On June 3, the Multnomah County Board of Commissioners voted on how to divvy up the $157 million the county received as part of Biden’s American Rescue Plan. The commissioners unanimously earmarked $4.6 million of those funds for anti-violence work. Almost half of that amount will go toward addressing the root causes of community violence. The effort will include a seven-person Gun Violence Behavioral Health Response Team composed of clinicians and violence interrupters who will provide services, including therapeutic remedies, to young people affected by shootings and their families.

“Gun violence is a symptom of a larger illness, and in many cases that illness is poverty and it persists because of inequity,” said Raffaele Timarchi, policy adviser to Deborah Kafoury, the chair of the Multnomah County Board of Commissioners, who spearheaded the effort. “We see the American Rescue Plan funding as a way to address these issues that have been exacerbated by COVID.” 

Activists in Atlanta, Philadelphia, Chicago, and several other cities experiencing increases in shootings have pushed local leaders to steer portions of Biden’s $1.9 trillion rescue package toward community-led gun violence prevention efforts. But so far Multnomah County, which includes Portland, appears to be the only local government to have actually done so.

Portland is on track to see more homicides in 2021 than any year in more than three decades. It’s also become a flashpoint in the debate over defunding police, and local leaders are scrambling to compensate for the dismantling of a controversial gun violence prevention police unit that faced criticism over its heavy-handed tactics. In April, the Portland City Council approved a $6 million investment in gun violence prevention.

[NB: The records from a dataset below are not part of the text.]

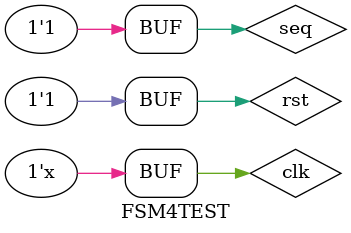
<source format=v>
`timescale 1ns / 1ps


//20L118 HARIHARAN R R
module FSM4TEST;

	// Inputs
	reg seq;
	reg clk;
	reg rst;

	// Outputs
	wire dout;

	// Instantiate the Unit Under Test (UUT)
	FSM4 uut (
		.seq(seq), 
		.clk(clk), 
		.rst(rst), 
		.dout(dout)
	);

	initial begin
		// Initialize Inputs
		seq = 0;
		clk = 0;
		rst = 0;
		end
      always #100 clk=~clk;
		// Wait 100 ns for global reset to finish
		initial begin
		#100 rst=1'b0;seq=1'b0;
	   #100 rst=1'b0;seq=1'b1;
		#100 rst=1'b1;seq=1'b0;
		#100 rst=1'b1;seq=1'b1;
        
		// Add stimulus here

	end
      
endmodule


</source>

But Portland is only one of eight cities in Multnomah County, and the area includes rural communities facing their own gun violence problems, including suicide. “We needed to develop a budget that could account for the problems on both sides,” Timarchi said.

Federal funding has increasingly been steered toward fighting community gun violence in recent years, particularly since the pandemic. Biden’s 2022 discretionary budget would set aside $2.1 billion for the Department of Justice to treat gun violence as a public health crisis, an increase of $232 million over the year before. Biden also proposed $5 billion for community gun violence prevention in the jobs plan that his administration released in March. 

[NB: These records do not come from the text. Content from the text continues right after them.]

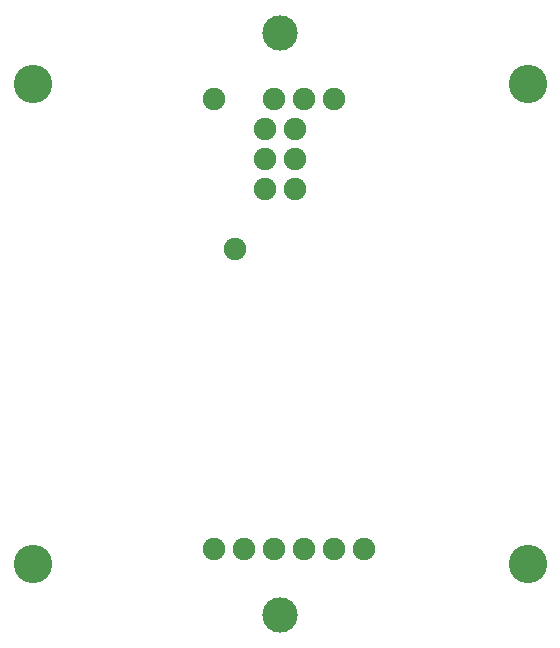
<source format=gbs>
G75*
%MOIN*%
%OFA0B0*%
%FSLAX25Y25*%
%IPPOS*%
%LPD*%
%AMOC8*
5,1,8,0,0,1.08239X$1,22.5*
%
%ADD10C,0.07493*%
%ADD11C,0.12800*%
%ADD12C,0.11800*%
D10*
X0089408Y0130000D03*
X0099408Y0130000D03*
X0109408Y0130000D03*
X0119408Y0130000D03*
X0129408Y0130000D03*
X0139408Y0130000D03*
X0096408Y0230000D03*
X0106408Y0250000D03*
X0116408Y0250000D03*
X0116408Y0260000D03*
X0106408Y0260000D03*
X0106408Y0270000D03*
X0116408Y0270000D03*
X0119408Y0280000D03*
X0129408Y0280000D03*
X0109408Y0280000D03*
X0089408Y0280000D03*
D11*
X0028908Y0285000D03*
X0193908Y0285000D03*
X0193908Y0125000D03*
X0028908Y0125000D03*
D12*
X0111408Y0108000D03*
X0111408Y0302000D03*
M02*

</source>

In 2020, after then-President Donald Trump signed the first coronavirus relief bill — a $2 trillion package that also included aid for local governments — several cities and states set aside a portion of their allocation for gun violence prevention. Baton Rouge, Louisiana, earmarked $2.5 million from the Trump-era package to hire violence interrupters and provide youth mentorship opportunities. And Illinois directed $20 million toward anti-violence groups. 

The push to get state and local governments to use federal recovery funds on anti-violence initiatives was spearheaded by the Alliance for Safety and Justice, a crime prevention and victim support organization that produced spending guidelines for local governments.

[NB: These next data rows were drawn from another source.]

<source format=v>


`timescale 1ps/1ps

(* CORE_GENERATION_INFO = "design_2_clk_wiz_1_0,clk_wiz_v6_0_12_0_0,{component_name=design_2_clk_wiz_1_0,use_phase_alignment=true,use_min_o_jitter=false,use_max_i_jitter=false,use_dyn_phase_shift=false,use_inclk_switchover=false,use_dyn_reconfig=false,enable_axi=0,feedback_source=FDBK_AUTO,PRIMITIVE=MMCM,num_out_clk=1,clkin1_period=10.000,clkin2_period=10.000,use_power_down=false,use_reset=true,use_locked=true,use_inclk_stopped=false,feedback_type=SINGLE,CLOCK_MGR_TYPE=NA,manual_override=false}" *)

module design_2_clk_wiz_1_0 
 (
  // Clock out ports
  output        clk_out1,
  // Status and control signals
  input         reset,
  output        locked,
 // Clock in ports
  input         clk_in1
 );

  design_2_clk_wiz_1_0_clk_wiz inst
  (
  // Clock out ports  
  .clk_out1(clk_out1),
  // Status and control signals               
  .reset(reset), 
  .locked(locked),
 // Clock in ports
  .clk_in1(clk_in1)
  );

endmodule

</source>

The funding for Multnomah County came through as commissioners were crafting the 2022 budget, and local officials and violence prevention advocates said they expect the windfall to be a game-changer.

“Things were looking pretty dire for the county’s budget until the American Rescue Plan money came into the conversation,” said Lisa Fujie Parks, associate program director of the Oakland-based Prevention Institute, an anti-violence organization that helped Multnomah County boost violence prevention funding. “It was a surprise, because we’re used to being told there’s no money for anything.” Parks said there has been more political will to increase funding for violence prevention programs since shootings began to spike last year. “I think there’s an awareness that things have gotten worse and could continue to get worse if we don’t do something,” she said. “And that something isn’t more policing.” The Black Lives Matter movement has also played a part, she noted, as it has brought “an emerging awakening and awareness that there’s an over-reliance on policing as an approach to dealing with violence.”